----- TEXT SHOWN -----

Iowa high schooler Dasia Taylor used the vegetable juice to dye sutures, which could theoretically be used to detect infections.
“My project is a novel suture additive that uses beet extract to assess surgical wound infection,” Taylor says. The beet-juice sutures work by changing color when they detect infection at the site of a wound. Human skin is weakly acidic, with a pH of about 6. But upon infection, that pH level grows as the skin becomes even more acidic. Beet juice, then changes from red to purple in the midst of that specific range of pH change.
“With my sutures, those surgical site infections would be able to be detected quicker, thus lowering the amount of people who die from surgical site infections in developing countries,” Taylor adds .
Taylor's research earned her a spot among the 300 finalist in a nationwide contest for high school seniors put on by Society for Science.
Taylor's interest in surgical sutures began a few years prior, after being given a set for Christmas.
The impetus for her color-changing sutures came from learning about "smart sutures," which can warn of infection via changes in a wound's electrical resistance. Infections after Cesarean sections particularly caught Taylor’s attention. In some African nations, up to 20% of women who give birth by C-section then develop surgical site infections.
Figuring out the correct material to use for the color-changing sutures proved the most challenging part-a grinding process of trial-and-error. Taylor also needed to learn how to work in a sterile environment to test the sutures with bacteria provided by Iowa City West.

----- DATASET RECORDS -----

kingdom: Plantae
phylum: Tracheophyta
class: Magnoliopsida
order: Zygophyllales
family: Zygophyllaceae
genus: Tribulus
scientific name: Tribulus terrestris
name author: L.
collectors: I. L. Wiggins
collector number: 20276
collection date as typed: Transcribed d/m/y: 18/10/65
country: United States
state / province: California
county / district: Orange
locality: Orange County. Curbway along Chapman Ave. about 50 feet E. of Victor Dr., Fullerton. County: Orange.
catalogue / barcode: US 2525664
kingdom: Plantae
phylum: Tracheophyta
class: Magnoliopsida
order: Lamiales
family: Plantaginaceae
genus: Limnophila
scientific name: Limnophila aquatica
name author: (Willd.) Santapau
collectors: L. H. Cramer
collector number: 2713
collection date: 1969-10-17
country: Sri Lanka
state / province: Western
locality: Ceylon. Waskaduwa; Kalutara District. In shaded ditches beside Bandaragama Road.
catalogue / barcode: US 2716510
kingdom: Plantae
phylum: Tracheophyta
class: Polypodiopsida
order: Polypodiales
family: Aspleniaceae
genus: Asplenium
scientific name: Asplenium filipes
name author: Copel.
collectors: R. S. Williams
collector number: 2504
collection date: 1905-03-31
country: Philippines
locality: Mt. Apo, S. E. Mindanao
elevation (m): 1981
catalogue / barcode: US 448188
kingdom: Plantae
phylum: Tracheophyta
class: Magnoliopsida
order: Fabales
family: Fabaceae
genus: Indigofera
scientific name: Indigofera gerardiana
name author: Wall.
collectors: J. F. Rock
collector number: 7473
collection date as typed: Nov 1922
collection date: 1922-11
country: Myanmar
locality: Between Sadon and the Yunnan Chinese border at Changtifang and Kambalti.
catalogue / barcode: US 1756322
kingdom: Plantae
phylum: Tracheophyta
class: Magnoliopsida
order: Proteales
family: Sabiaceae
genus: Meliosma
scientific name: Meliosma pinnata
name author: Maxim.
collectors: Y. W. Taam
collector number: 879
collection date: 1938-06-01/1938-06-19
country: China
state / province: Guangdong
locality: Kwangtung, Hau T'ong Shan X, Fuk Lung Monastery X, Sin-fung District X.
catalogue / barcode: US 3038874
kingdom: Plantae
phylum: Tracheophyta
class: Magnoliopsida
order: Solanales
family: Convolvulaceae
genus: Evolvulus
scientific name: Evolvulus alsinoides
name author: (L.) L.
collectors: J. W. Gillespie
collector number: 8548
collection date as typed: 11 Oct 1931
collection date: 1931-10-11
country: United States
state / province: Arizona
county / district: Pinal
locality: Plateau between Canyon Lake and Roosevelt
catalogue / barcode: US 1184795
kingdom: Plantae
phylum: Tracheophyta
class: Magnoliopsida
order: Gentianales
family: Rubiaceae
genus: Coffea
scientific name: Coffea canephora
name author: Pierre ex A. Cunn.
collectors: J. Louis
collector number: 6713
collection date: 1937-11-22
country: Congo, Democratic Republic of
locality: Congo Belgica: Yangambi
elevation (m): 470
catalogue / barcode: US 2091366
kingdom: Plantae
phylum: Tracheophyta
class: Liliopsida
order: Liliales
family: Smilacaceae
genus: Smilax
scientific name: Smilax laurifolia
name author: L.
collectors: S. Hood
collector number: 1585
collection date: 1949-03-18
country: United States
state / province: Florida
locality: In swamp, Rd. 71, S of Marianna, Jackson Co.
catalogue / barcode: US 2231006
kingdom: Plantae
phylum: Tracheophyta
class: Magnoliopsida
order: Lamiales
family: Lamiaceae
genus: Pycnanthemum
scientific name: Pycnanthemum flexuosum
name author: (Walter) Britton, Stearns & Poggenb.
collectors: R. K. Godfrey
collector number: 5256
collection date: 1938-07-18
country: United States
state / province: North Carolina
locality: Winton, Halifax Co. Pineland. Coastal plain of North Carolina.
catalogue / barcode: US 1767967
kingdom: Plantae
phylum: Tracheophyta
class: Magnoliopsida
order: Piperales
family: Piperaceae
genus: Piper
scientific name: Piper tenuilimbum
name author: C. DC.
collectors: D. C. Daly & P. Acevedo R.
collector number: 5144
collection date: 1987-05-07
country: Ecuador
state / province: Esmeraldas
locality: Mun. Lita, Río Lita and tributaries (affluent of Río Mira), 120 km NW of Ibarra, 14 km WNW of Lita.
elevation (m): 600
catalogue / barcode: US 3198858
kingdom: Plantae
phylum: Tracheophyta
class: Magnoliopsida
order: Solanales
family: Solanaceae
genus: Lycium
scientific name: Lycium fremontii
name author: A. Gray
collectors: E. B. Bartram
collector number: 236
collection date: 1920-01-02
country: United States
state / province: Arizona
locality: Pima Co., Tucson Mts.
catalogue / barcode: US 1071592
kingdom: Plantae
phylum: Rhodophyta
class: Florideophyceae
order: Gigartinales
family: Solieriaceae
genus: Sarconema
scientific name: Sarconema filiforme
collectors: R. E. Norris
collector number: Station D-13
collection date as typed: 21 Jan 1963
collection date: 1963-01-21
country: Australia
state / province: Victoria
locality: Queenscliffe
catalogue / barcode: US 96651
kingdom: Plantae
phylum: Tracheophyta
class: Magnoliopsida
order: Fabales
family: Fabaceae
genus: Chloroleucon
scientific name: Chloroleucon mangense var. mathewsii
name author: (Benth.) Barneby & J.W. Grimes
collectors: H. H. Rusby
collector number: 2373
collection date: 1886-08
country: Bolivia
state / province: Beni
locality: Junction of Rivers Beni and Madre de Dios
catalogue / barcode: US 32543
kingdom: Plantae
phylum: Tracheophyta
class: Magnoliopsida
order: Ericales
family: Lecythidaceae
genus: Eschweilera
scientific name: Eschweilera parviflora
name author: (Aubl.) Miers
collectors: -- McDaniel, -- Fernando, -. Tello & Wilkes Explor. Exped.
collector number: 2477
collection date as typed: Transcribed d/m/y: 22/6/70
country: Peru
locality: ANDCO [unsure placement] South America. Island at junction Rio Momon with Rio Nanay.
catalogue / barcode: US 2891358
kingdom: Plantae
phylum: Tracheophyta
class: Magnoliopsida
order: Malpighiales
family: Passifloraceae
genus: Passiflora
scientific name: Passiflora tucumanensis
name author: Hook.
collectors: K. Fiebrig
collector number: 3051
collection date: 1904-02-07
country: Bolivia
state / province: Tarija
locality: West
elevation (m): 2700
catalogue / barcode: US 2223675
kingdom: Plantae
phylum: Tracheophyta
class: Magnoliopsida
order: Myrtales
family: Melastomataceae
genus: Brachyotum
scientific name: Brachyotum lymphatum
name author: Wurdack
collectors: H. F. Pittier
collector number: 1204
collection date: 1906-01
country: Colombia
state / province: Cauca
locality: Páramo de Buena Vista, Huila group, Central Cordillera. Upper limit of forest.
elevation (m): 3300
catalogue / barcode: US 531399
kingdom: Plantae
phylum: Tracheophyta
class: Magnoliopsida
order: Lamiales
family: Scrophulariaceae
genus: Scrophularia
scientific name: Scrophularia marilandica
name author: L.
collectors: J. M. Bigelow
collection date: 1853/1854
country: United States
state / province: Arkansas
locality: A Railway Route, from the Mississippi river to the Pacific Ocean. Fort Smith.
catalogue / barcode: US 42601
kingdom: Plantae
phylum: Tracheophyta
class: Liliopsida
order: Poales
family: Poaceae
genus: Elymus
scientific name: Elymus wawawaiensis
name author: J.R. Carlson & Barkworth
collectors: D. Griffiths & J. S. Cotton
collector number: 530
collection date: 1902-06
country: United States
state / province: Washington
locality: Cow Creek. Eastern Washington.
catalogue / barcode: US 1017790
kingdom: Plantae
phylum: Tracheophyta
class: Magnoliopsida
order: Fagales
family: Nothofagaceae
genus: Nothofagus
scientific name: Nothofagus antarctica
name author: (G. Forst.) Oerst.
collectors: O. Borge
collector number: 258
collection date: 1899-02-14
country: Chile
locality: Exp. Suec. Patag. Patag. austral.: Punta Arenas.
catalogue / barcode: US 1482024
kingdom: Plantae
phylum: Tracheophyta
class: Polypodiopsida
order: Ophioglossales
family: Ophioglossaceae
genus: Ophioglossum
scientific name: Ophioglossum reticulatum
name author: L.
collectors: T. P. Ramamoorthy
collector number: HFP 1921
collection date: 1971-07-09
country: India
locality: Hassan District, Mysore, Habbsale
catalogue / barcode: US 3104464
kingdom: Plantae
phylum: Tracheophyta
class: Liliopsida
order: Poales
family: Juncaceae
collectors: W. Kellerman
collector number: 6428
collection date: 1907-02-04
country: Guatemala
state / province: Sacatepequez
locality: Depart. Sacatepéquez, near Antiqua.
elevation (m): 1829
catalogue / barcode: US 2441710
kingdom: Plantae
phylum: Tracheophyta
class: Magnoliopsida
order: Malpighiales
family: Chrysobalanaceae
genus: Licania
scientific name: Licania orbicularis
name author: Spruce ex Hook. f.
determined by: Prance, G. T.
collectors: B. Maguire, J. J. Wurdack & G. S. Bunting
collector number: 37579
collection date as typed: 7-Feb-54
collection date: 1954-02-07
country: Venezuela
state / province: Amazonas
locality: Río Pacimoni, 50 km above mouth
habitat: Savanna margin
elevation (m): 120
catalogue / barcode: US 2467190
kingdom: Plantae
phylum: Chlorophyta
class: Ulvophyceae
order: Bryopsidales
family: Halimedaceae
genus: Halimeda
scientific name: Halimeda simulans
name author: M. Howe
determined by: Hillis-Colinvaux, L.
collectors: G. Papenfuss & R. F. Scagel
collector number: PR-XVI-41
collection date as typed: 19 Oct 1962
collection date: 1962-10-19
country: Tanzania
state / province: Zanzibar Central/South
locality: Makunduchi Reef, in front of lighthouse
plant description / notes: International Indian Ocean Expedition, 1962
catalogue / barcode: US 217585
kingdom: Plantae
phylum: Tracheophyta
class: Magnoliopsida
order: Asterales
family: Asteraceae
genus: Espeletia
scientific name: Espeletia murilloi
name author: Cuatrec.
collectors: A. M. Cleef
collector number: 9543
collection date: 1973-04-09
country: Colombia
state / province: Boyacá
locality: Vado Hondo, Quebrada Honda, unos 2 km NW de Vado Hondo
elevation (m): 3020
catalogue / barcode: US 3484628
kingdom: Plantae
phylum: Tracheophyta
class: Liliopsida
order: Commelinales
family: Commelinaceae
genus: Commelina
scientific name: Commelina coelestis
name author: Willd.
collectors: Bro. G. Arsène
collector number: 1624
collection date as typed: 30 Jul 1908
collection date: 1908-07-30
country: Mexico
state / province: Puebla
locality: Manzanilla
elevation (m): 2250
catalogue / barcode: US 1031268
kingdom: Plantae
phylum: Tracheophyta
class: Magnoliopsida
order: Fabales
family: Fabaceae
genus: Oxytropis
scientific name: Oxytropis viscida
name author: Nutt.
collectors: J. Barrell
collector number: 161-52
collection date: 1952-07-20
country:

-----

# WORK TASK A
Please recast the paragraph of the text on beet-juice sutures that begins "The impetus for her color-changing sutures" as a short bulleted list, keeping its main facts.
# WORK TASK B
Carry the text on beet-juice sutures forward from its final sentence.
The records have nothing to do with the text on beet-juice sutures.

# OUTPUT A
- Taylor's color-changing sutures were inspired by "smart sutures," which signal infection through changes in a wound's electrical resistance.
- Infections after Cesarean sections especially drew her attention.
- In some African nations, up to 20% of women who deliver by C-section develop surgical site infections.

# OUTPUT B
Next, Taylor had to find a suture thread that would hold onto the dye. She tested ten different materials, including standard suture thread, for how well they picked up and held the dye, whether the dye changed color when its pH changed, and how their thickness compared to standard suture thread.
A cotton-polyester blend checked all the boxes. After five minutes under an infection-like pH, the cotton-polyester thread changes from bright red to dark purple. After three days, the purple fades to light gray.
Despite their potential promise, there are several drawbacks to the beet-juice sutures. Kathryn Chu, the director of the Centre for global surgery at Stellenbosch University in South Africa spoke with Smithsonian Magazine, and, after praising the work, noted that “if the infection oozes through the skin, or involves the skin, the infection has already reached later stages.
Regardless of their ultimate efficacy, the sutures help to bring attention to the disparity in surgical site infections in the first world and developing countries.